Evaluate $\displaystyle \int\int \vec{F}.ds$ where $\vec{F}= -x\hat{i} + 2y\hat{j} -z\hat{k}$ and $S$ is the portion of the $y = 3x^2 + 3z^2$ that lies behind $y =6$ oriented positive $y -axis$ direction.
Now, Using Stoke's theorem this surface integral is equivalent to
$\displaystyle \int F.dr$ where $C$ is the portion of the curve $x^2 + z^2 = 2$, forming an outer boundary to the surface.
So, in the Line Integral $dy= 0$, and taking $x = \sqrt{2}\cos\theta$ ,$y = \sqrt{2}\sin\theta$,
I get my integral as :
$\displaystyle \int (-2 \cos\theta\sin \theta + 2\sin\theta\cos \theta)d \theta$, giving me the answer $0$.
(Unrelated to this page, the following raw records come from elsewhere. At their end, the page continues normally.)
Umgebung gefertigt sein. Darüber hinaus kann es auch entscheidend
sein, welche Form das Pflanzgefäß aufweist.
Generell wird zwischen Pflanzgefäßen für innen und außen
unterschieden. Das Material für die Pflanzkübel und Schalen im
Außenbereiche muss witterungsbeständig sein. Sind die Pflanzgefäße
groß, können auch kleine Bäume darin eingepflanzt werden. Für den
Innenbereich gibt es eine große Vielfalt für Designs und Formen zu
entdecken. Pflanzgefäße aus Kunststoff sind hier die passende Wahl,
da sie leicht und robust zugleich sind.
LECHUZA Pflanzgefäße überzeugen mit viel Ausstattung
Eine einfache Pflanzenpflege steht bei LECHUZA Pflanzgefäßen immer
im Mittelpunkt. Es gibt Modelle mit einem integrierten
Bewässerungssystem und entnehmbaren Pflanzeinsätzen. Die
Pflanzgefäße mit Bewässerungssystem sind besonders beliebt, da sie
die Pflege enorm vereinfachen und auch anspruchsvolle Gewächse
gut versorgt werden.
However the answer given is $24 \pi$
I cannot understand where am I wrong in my solution ?
Can anyone please help me here ?
By Stokes theorem you may evaluate the flux through the disc $x^2+z^2\leq 2$ in the plane $y=6$. Such disc $D$ has the same outer boundary as the given surface $S$, but the flux is much simpler to compute. Thus we find $$\iint_D (-x,2y,z)\cdot (0,1,0)dS=\iint_D 2ydS=2\cdot 6\cdot |D|=12\cdot\sqrt{2}^2\pi=24\pi.$$
P.S. According to your approach, in the line integral you should use a vector field $G$ such that $\nabla\times G=F$.